Industry to increase the hydrogen economy investment intentions more than doubled in a year.42% of respondents said their businesses will increase spending on this aspect in 2020, up from 20% in 2019.

乐动体育登录DNV GL energy transformation in 2019 outlook, points out that the coming decades, will still need to oil and gas in the energy structure, predicts that by 2050, will account for 46% of the world's energy structure, and at present the proportion is 54%.The forecast is beyond the set temperature control of the Paris agreement goals within 1.5 ℃.

"In the industry, more and more people realize that we are not able to sit down and wait for the perfect solution, of a complete decarburization overnight energy systems.In the process of this waiting, industries will have too much carbon dioxide emissions.Therefore, we must start to use our technology for decarbonization of the oil and gas industry, I already have to achieve national and international climate goals."Hovem said.

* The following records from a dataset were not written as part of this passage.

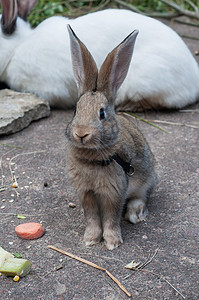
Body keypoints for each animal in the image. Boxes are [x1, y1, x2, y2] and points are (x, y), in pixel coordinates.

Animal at [65, 25, 157, 251]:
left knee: (141, 197)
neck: (91, 159)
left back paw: (135, 214)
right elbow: (92, 217)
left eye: (102, 113)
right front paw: (90, 239)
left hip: (148, 179)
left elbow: (110, 218)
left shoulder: (114, 193)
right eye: (75, 111)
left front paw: (112, 242)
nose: (81, 133)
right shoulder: (86, 192)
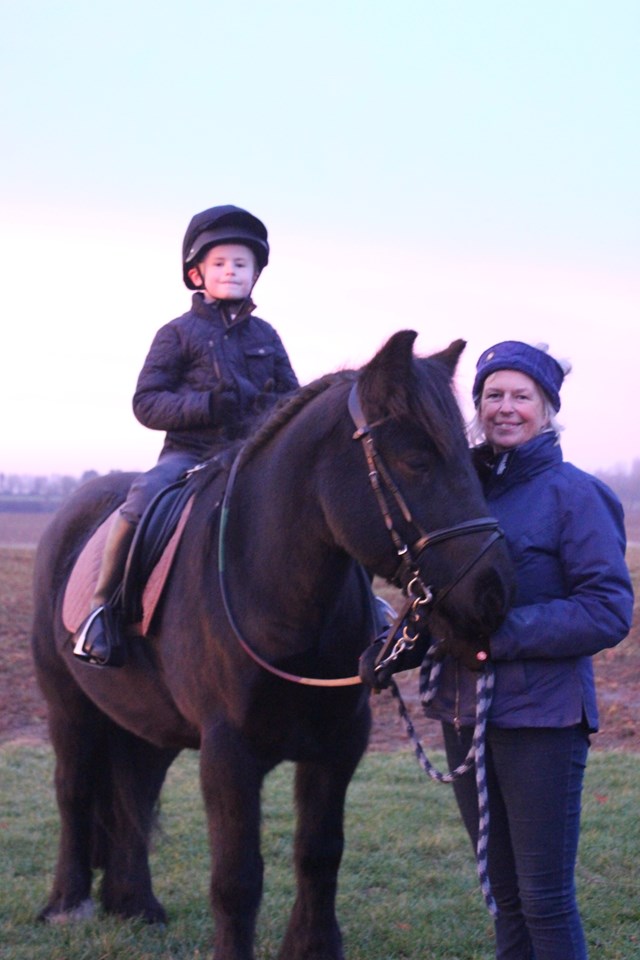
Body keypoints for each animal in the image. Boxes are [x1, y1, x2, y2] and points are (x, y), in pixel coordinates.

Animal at [31, 332, 516, 960]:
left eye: (475, 460)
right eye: (416, 460)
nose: (494, 591)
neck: (278, 594)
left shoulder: (339, 746)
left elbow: (319, 854)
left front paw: (313, 947)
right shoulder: (228, 754)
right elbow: (237, 878)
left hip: (150, 722)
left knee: (134, 789)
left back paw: (134, 902)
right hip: (67, 705)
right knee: (72, 791)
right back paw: (67, 905)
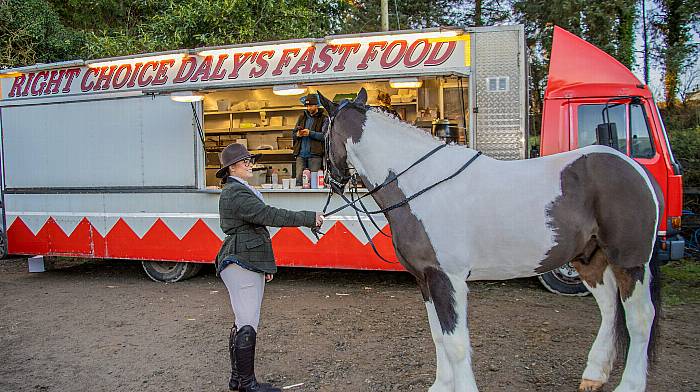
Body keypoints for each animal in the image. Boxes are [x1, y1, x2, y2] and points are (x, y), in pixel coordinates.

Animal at [318, 89, 660, 392]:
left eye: (322, 131)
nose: (331, 180)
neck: (421, 182)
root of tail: (635, 168)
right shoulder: (425, 279)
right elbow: (438, 336)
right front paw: (441, 386)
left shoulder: (448, 279)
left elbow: (456, 342)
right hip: (589, 259)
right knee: (610, 308)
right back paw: (594, 375)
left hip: (630, 262)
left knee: (640, 318)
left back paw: (629, 386)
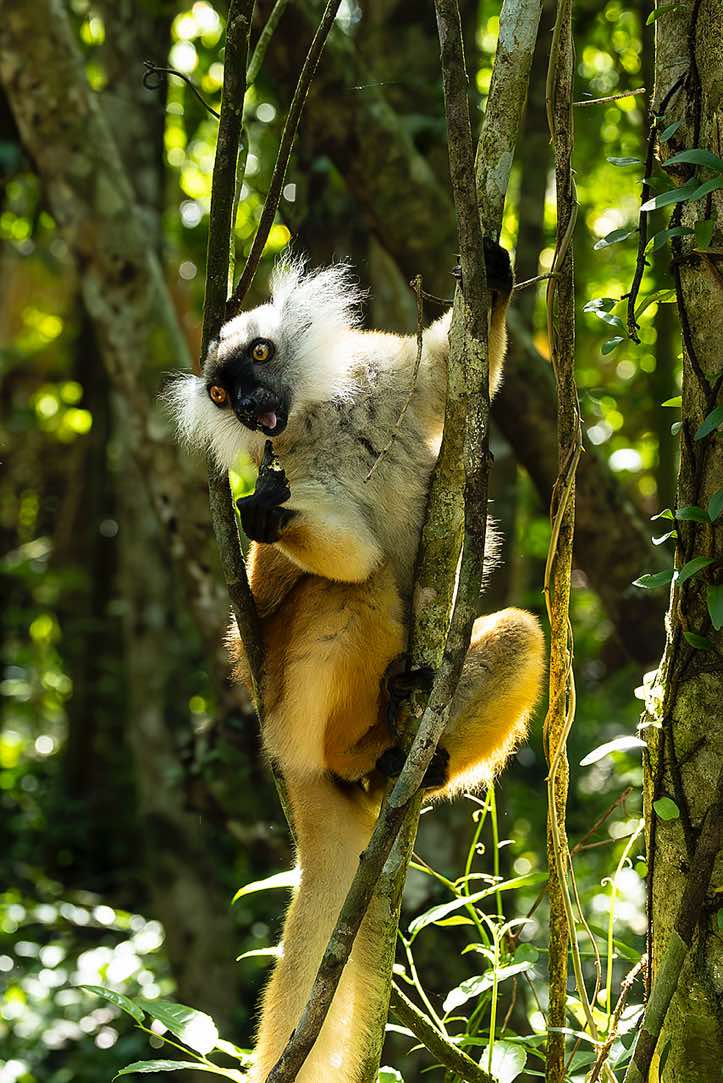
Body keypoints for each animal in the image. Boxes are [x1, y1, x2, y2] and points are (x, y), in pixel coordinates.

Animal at [168, 244, 544, 1083]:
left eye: (258, 358)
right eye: (220, 392)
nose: (249, 409)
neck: (314, 416)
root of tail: (288, 757)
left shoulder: (380, 374)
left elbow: (446, 373)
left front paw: (495, 275)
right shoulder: (288, 464)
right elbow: (342, 557)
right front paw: (267, 517)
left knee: (519, 635)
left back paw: (405, 763)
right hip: (289, 700)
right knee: (355, 588)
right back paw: (354, 750)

Nearly a third (32%) of senior professionals in the organization of oil and gas, the cost efficiency will be the top priority, compared with 21% a year earlier.81% of respondents believe that industry needs to develop new operating model to achieve a higher cost efficiency, it is based on the oil prices plunged in 2014, after many obvious cost-cutting measures have been implemented.

Almost all respondents (92%) of the organization in 2020 is expected to increase or maintain digital spending.Those who believe that the organization is digital industry leader of the respondents are more confident about the prospects for its organization, the volatility of oil prices is more, and to seek further investment in energy transformation.